TO DO >> Your output should be everything below from the line containing "25: (566, 602)" down to the line containing "40: (717, 454)", both ends included, copied exactly, with pictures left out.
------------------------------------------------------------------------
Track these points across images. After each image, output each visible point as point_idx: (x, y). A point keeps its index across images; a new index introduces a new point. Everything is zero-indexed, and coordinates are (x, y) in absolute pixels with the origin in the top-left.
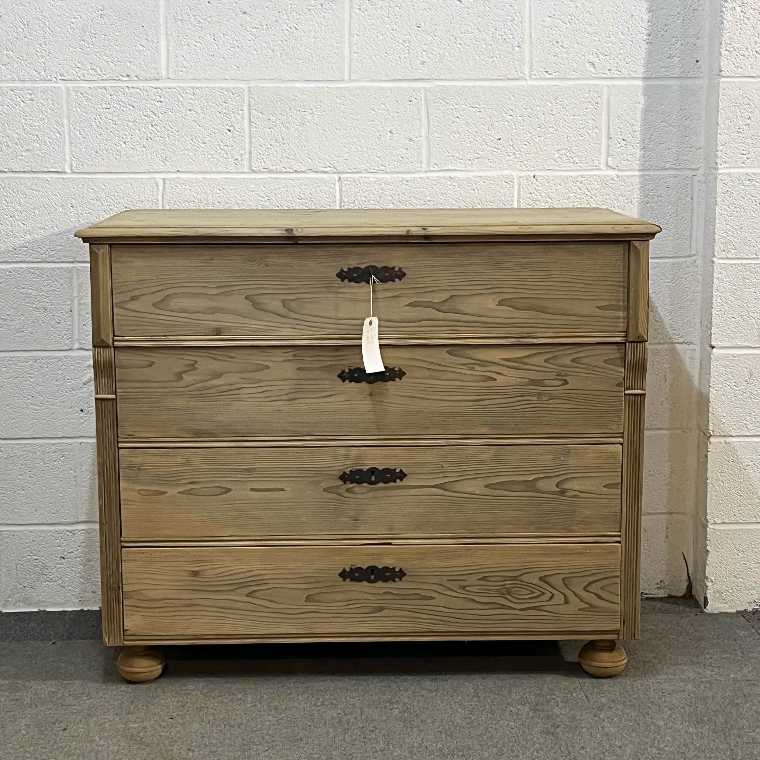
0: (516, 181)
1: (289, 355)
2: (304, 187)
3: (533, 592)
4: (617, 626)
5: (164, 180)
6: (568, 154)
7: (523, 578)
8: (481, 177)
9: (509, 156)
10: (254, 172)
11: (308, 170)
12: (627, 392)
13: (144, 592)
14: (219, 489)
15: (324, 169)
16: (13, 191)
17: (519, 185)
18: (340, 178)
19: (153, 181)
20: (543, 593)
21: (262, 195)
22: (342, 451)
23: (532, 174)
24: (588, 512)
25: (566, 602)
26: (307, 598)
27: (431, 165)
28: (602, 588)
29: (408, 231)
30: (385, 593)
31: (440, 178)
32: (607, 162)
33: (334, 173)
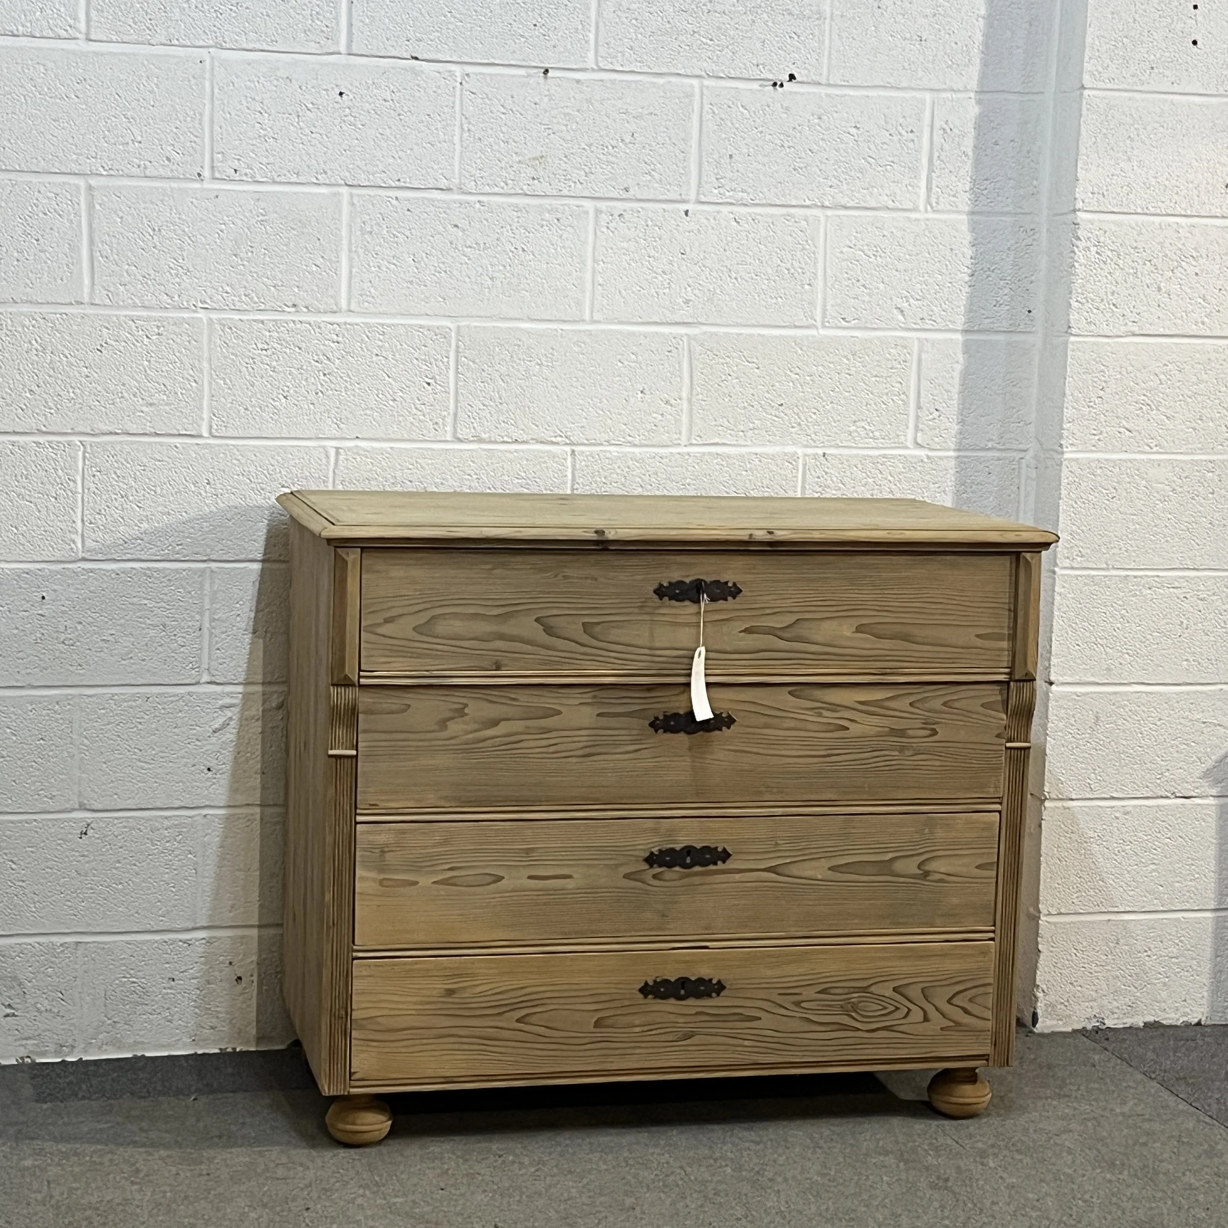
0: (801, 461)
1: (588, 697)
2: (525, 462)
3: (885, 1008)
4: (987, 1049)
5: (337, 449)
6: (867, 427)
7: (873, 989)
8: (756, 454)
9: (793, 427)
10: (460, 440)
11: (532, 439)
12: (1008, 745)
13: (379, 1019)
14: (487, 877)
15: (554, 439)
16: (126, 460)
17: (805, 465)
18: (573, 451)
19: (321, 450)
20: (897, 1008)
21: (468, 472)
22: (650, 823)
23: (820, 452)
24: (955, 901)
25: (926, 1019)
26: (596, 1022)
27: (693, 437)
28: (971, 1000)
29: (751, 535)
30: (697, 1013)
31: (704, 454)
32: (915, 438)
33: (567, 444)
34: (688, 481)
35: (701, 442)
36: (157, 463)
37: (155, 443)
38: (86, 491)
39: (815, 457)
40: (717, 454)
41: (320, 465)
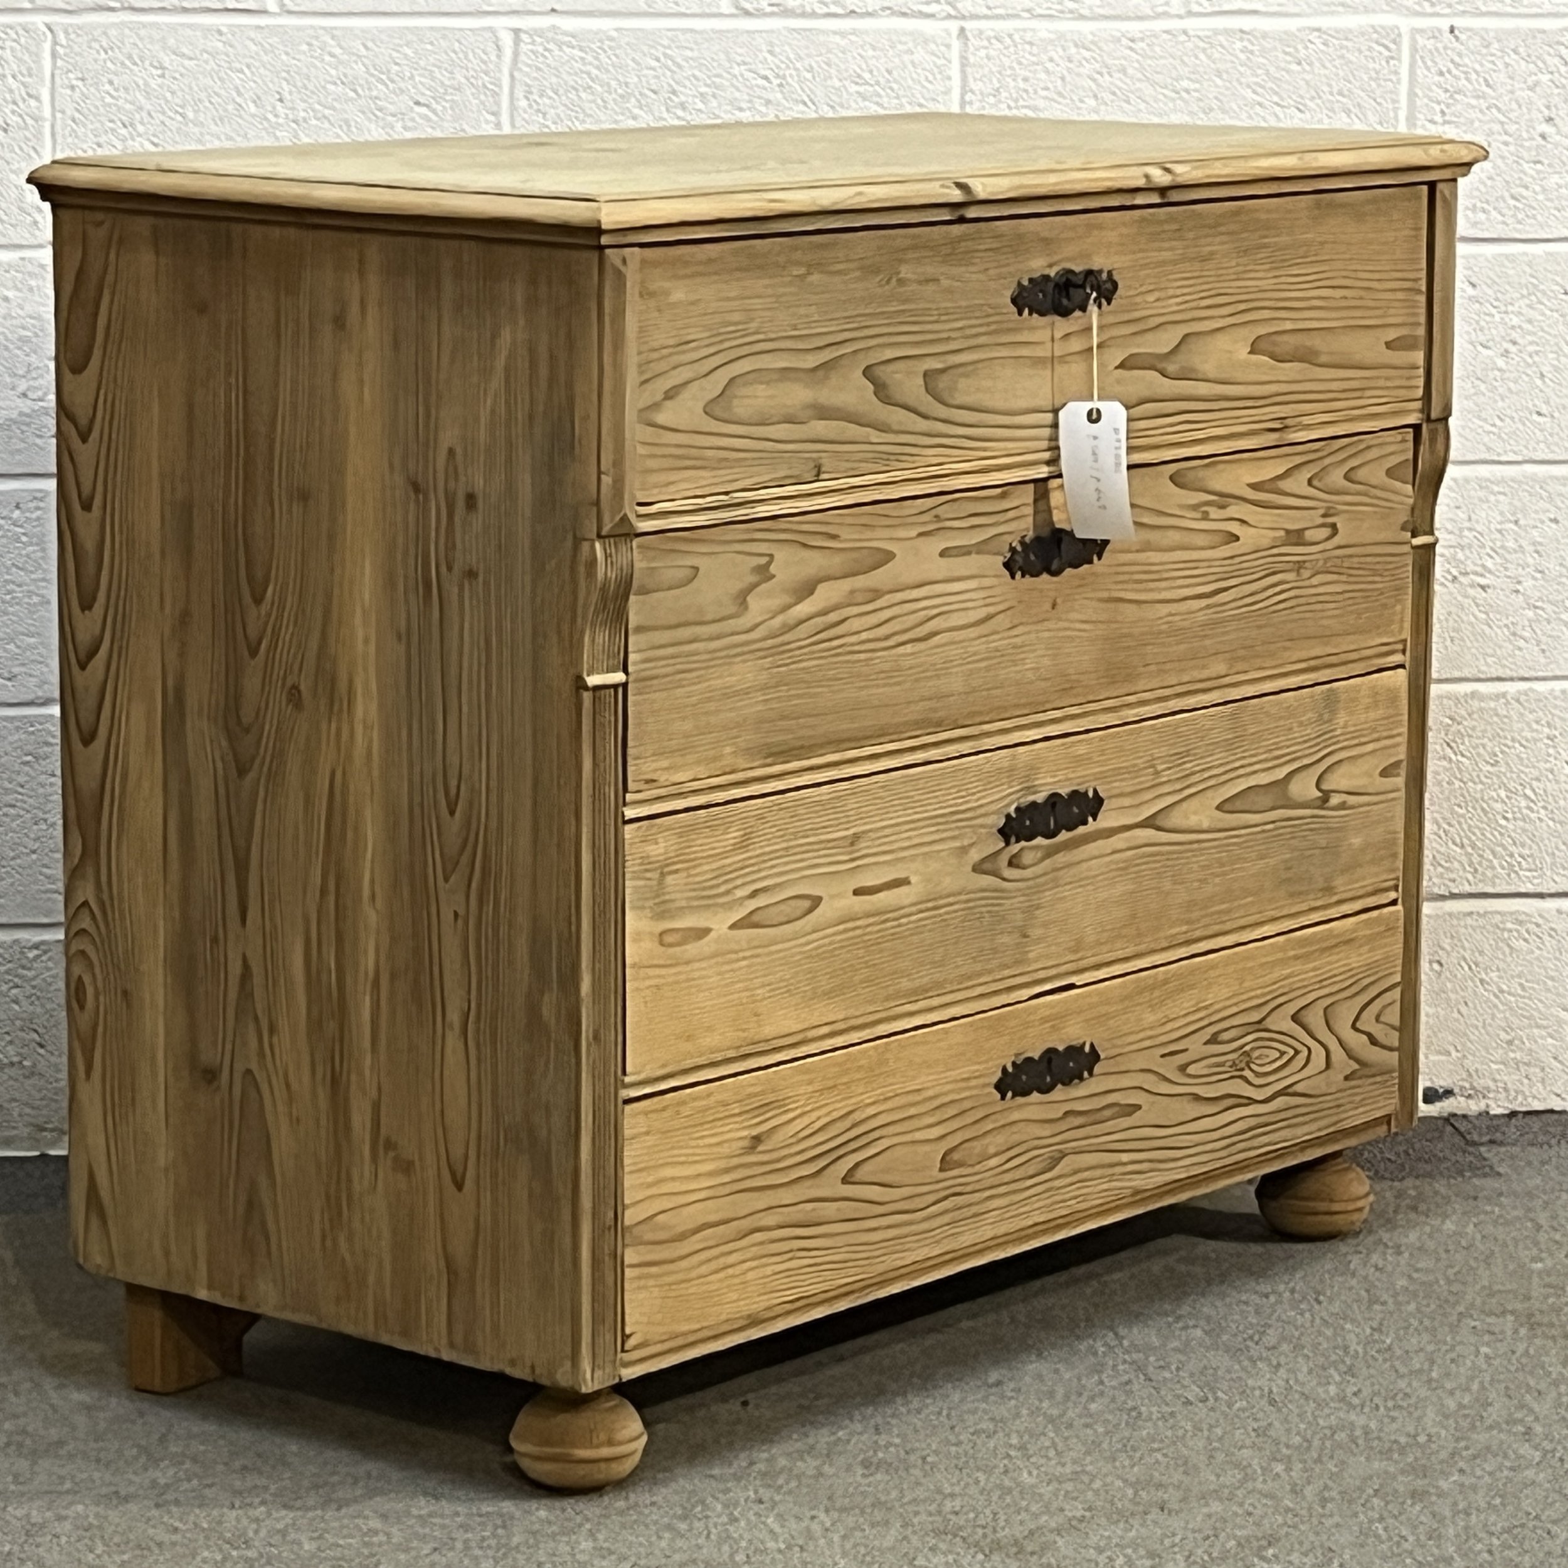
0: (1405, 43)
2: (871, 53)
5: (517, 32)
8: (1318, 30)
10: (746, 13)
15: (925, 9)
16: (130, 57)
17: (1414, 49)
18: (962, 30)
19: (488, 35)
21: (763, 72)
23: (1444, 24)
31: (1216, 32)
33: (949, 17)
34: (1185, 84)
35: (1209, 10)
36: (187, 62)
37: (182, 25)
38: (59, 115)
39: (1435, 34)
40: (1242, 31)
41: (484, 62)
------------------------------------------------------------------------
RESPONSE TO THE TASK >>
25: (566, 602)
26: (307, 598)
27: (431, 165)
28: (602, 588)
29: (408, 231)
30: (385, 593)
31: (440, 178)
32: (607, 162)
33: (334, 173)
0: (801, 461)
1: (588, 697)
2: (525, 462)
3: (885, 1008)
4: (987, 1049)
5: (337, 449)
6: (867, 427)
7: (873, 989)
8: (756, 454)
9: (793, 427)
10: (460, 440)
11: (532, 439)
12: (1008, 745)
13: (379, 1019)
14: (487, 877)
15: (554, 439)
16: (126, 460)
17: (805, 465)
18: (573, 451)
19: (321, 450)
20: (897, 1008)
21: (468, 472)
22: (650, 823)
23: (820, 452)
24: (955, 901)
25: (926, 1019)
26: (596, 1022)
27: (693, 437)
28: (971, 1000)
29: (751, 535)
30: (697, 1013)
31: (704, 454)
32: (915, 438)
33: (567, 444)
34: (688, 481)
35: (701, 442)
36: (157, 463)
37: (155, 443)
38: (86, 491)
39: (815, 457)
40: (717, 454)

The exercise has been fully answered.